I had the pleasure of first riding on a 707 for BOAC in 1961. That was form IDL to LHR. I flew several times on PA 707s to Europe and back and a 720B from SAO to IAH in 1970. I also flew on an EAL 720 between MIA and SJU. None of these planes had bins in them but I still think of those planes as better than the new generation jumbos that ply the sky today.

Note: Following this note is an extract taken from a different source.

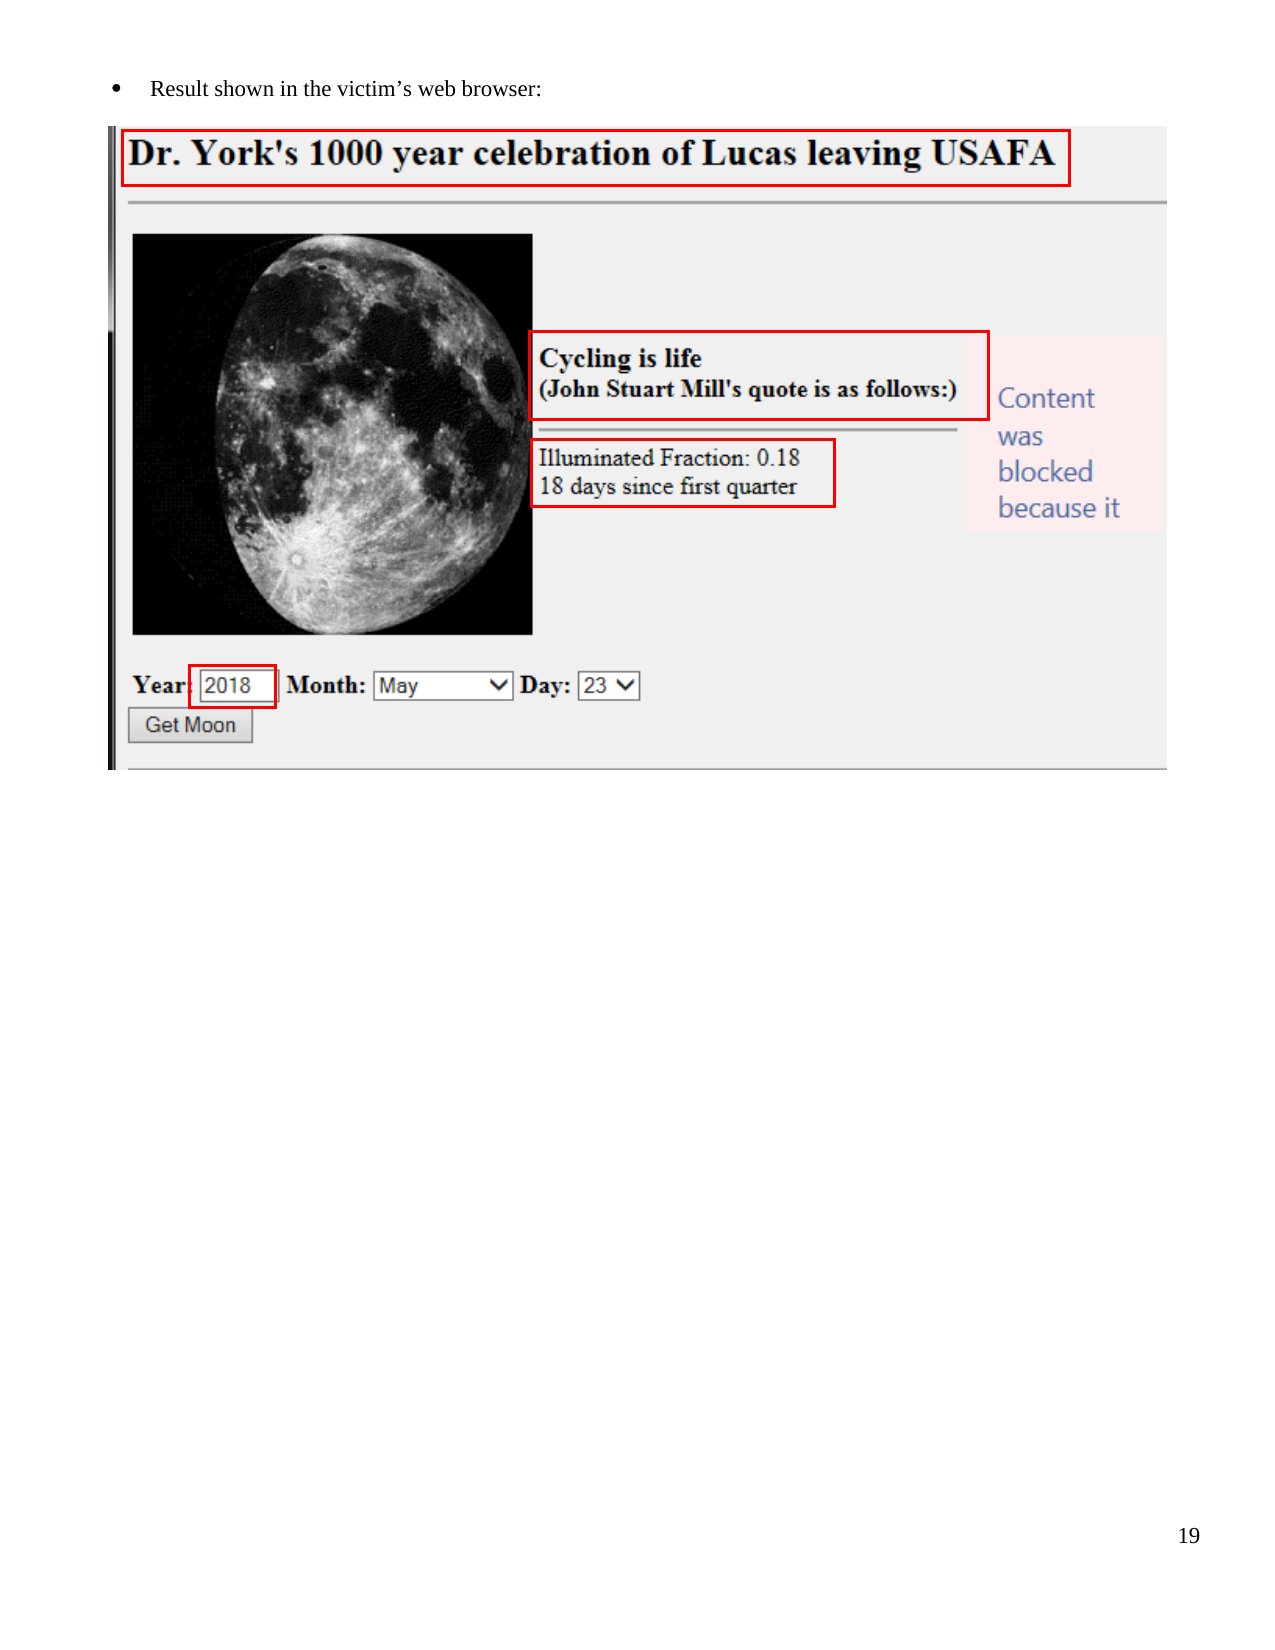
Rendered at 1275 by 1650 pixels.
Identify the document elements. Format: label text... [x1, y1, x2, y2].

list Result shown in the victim’s web browser: [112, 75, 1200, 101]
picture [108, 126, 1167, 770]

User currently offlineAmerican 767 From United States of America, joined May 1999, 4639 posts, RR: 12
Reply 18, posted (16 years 1 month 3 weeks 4 days 19 hours ago) and read 6641 times:

I have flown on a Boeing 707 once in my life. I flew on that aircraft from Rhodos (Greece) to Brussels with TEA, a Belgian charter airline, back in 1985. As you can imagine, it was an all economy class layout in the cabin. I had a window seat just in front of the wing, which offered me a spectacular view of the two engines under the wing. It was quite loud on take off, but quiet enough during cruise...not any louder than a younger airliner. I had the chance to see the cockpit during the flight! The passenger cabin of the 707 is identical to that of her younger sister, the 727. I like the 707.
Remember this: the 707 is a masterpiece in aviation history. It may not be the very first jet airliner invented, but it certainly was the first one invented in America (first one in the world was the DH Comet). Until the 747 arrived, the 707 was the aircraft that major airlines have operated the most on long haul flights.

Ben Soriano
Brussels Belgium

Ben Soriano
User currently offlineBbinchi From , joined Dec 1969, posts, RR:
Reply 19, posted (16 years 1 month 3 weeks 4 days 15 hours ago) and read 6615 times:


Sorry, but I don't recall DL's all-Coach DC-8's. That must have been before my time there which was early 1978 until late 1982. Do you recall when they tried that experiment?


The drone (or whine as I call it) of those JT3D turbofans is, indeed, unmistakable. I can pick it up a mile away. What memories!!!